** Opening Source information block **
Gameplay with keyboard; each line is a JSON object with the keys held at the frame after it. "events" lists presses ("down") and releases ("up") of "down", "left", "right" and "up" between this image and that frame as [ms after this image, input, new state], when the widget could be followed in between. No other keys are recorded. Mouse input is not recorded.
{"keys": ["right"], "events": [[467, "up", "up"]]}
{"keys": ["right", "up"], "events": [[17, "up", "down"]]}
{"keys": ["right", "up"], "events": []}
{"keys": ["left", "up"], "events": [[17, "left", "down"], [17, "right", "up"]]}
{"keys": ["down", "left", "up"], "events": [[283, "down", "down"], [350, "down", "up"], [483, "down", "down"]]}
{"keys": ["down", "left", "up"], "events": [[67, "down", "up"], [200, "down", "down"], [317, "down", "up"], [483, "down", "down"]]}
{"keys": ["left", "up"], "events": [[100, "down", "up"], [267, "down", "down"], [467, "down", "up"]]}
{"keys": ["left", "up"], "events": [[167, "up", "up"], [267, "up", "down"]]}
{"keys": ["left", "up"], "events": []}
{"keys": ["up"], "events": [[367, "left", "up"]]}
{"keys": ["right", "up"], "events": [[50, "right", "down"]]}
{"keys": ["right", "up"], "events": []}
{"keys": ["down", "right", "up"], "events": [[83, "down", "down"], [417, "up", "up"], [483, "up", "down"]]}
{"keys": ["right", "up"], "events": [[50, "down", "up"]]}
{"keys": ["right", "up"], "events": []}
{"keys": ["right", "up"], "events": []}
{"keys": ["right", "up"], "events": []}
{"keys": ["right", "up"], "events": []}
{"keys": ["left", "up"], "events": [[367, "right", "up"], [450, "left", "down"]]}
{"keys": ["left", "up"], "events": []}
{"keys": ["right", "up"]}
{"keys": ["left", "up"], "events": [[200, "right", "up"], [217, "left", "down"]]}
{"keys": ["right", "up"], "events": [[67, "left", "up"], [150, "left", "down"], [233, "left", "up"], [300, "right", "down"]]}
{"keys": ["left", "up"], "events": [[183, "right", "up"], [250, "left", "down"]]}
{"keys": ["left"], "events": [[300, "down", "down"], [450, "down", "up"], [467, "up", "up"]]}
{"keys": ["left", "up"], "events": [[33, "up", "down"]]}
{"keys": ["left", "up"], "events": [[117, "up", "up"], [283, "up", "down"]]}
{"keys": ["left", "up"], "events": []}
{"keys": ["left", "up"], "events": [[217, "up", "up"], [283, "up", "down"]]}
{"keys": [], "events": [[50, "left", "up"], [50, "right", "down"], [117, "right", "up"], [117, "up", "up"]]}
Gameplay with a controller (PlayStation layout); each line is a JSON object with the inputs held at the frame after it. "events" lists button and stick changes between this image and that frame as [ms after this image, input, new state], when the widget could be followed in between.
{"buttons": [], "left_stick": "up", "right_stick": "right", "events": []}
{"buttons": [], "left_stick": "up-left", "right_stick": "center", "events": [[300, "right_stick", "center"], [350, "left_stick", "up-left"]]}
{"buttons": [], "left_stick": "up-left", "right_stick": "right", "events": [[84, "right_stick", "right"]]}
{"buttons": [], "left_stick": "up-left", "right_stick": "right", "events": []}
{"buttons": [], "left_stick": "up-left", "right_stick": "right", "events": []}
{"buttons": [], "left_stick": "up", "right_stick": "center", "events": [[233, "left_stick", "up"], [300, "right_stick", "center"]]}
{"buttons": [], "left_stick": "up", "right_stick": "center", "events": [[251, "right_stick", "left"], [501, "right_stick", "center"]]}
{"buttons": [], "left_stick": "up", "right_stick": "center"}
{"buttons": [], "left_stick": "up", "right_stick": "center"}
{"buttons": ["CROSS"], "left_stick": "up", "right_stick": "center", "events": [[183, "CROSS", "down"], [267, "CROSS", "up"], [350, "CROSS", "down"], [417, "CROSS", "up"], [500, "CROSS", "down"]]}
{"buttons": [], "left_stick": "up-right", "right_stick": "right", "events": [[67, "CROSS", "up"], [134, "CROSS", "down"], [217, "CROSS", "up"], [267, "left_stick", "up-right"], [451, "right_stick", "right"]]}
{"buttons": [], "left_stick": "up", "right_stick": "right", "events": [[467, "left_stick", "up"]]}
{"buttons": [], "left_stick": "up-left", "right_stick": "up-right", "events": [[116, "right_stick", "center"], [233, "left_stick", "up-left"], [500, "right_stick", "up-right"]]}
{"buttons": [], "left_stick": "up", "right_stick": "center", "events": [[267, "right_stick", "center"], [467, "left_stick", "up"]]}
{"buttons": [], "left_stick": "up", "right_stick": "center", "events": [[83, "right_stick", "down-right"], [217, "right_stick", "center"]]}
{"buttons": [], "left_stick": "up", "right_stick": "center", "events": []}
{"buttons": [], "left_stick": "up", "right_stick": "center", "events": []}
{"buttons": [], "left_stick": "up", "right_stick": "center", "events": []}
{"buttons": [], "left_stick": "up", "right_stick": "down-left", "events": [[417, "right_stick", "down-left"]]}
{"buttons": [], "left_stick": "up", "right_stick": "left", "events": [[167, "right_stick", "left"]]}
** Closing Source information block **
## The problem
Without leaving anything out, repeat the data exactly.

## Task result
Gameplay with keyboard; each line is a JSON object with the keys held at the frame after it. "events" lists presses ("down") and releases ("up") of "down", "left", "right" and "up" between this image and that frame as [ms after this image, input, new state], when the widget could be followed in between. No other keys are recorded. Mouse input is not recorded.
{"keys": ["right"], "events": [[467, "up", "up"]]}
{"keys": ["right", "up"], "events": [[17, "up", "down"]]}
{"keys": ["right", "up"], "events": []}
{"keys": ["left", "up"], "events": [[17, "left", "down"], [17, "right", "up"]]}
{"keys": ["down", "left", "up"], "events": [[283, "down", "down"], [350, "down", "up"], [483, "down", "down"]]}
{"keys": ["down", "left", "up"], "events": [[67, "down", "up"], [200, "down", "down"], [317, "down", "up"], [483, "down", "down"]]}
{"keys": ["left", "up"], "events": [[100, "down", "up"], [267, "down", "down"], [467, "down", "up"]]}
{"keys": ["left", "up"], "events": [[167, "up", "up"], [267, "up", "down"]]}
{"keys": ["left", "up"], "events": []}
{"keys": ["up"], "events": [[367, "left", "up"]]}
{"keys": ["right", "up"], "events": [[50, "right", "down"]]}
{"keys": ["right", "up"], "events": []}
{"keys": ["down", "right", "up"], "events": [[83, "down", "down"], [417, "up", "up"], [483, "up", "down"]]}
{"keys": ["right", "up"], "events": [[50, "down", "up"]]}
{"keys": ["right", "up"], "events": []}
{"keys": ["right", "up"], "events": []}
{"keys": ["right", "up"], "events": []}
{"keys": ["right", "up"], "events": []}
{"keys": ["left", "up"], "events": [[367, "right", "up"], [450, "left", "down"]]}
{"keys": ["left", "up"], "events": []}
{"keys": ["right", "up"]}
{"keys": ["left", "up"], "events": [[200, "right", "up"], [217, "left", "down"]]}
{"keys": ["right", "up"], "events": [[67, "left", "up"], [150, "left", "down"], [233, "left", "up"], [300, "right", "down"]]}
{"keys": ["left", "up"], "events": [[183, "right", "up"], [250, "left", "down"]]}
{"keys": ["left"], "events": [[300, "down", "down"], [450, "down", "up"], [467, "up", "up"]]}
{"keys": ["left", "up"], "events": [[33, "up", "down"]]}
{"keys": ["left", "up"], "events": [[117, "up", "up"], [283, "up", "down"]]}
{"keys": ["left", "up"], "events": []}
{"keys": ["left", "up"], "events": [[217, "up", "up"], [283, "up", "down"]]}
{"keys": [], "events": [[50, "left", "up"], [50, "right", "down"], [117, "right", "up"], [117, "up", "up"]]}
Gameplay with a controller (PlayStation layout); each line is a JSON object with the inputs held at the frame after it. "events" lists button and stick changes between this image and that frame as [ms after this image, input, new state], when the widget could be followed in between.
{"buttons": [], "left_stick": "up", "right_stick": "right", "events": []}
{"buttons": [], "left_stick": "up-left", "right_stick": "center", "events": [[300, "right_stick", "center"], [350, "left_stick", "up-left"]]}
{"buttons": [], "left_stick": "up-left", "right_stick": "right", "events": [[84, "right_stick", "right"]]}
{"buttons": [], "left_stick": "up-left", "right_stick": "right", "events": []}
{"buttons": [], "left_stick": "up-left", "right_stick": "right", "events": []}
{"buttons": [], "left_stick": "up", "right_stick": "center", "events": [[233, "left_stick", "up"], [300, "right_stick", "center"]]}
{"buttons": [], "left_stick": "up", "right_stick": "center", "events": [[251, "right_stick", "left"], [501, "right_stick", "center"]]}
{"buttons": [], "left_stick": "up", "right_stick": "center"}
{"buttons": [], "left_stick": "up", "right_stick": "center"}
{"buttons": ["CROSS"], "left_stick": "up", "right_stick": "center", "events": [[183, "CROSS", "down"], [267, "CROSS", "up"], [350, "CROSS", "down"], [417, "CROSS", "up"], [500, "CROSS", "down"]]}
{"buttons": [], "left_stick": "up-right", "right_stick": "right", "events": [[67, "CROSS", "up"], [134, "CROSS", "down"], [217, "CROSS", "up"], [267, "left_stick", "up-right"], [451, "right_stick", "right"]]}
{"buttons": [], "left_stick": "up", "right_stick": "right", "events": [[467, "left_stick", "up"]]}
{"buttons": [], "left_stick": "up-left", "right_stick": "up-right", "events": [[116, "right_stick", "center"], [233, "left_stick", "up-left"], [500, "right_stick", "up-right"]]}
{"buttons": [], "left_stick": "up", "right_stick": "center", "events": [[267, "right_stick", "center"], [467, "left_stick", "up"]]}
{"buttons": [], "left_stick": "up", "right_stick": "center", "events": [[83, "right_stick", "down-right"], [217, "right_stick", "center"]]}
{"buttons": [], "left_stick": "up", "right_stick": "center", "events": []}
{"buttons": [], "left_stick": "up", "right_stick": "center", "events": []}
{"buttons": [], "left_stick": "up", "right_stick": "center", "events": []}
{"buttons": [], "left_stick": "up", "right_stick": "down-left", "events": [[417, "right_stick", "down-left"]]}
{"buttons": [], "left_stick": "up", "right_stick": "left", "events": [[167, "right_stick", "left"]]}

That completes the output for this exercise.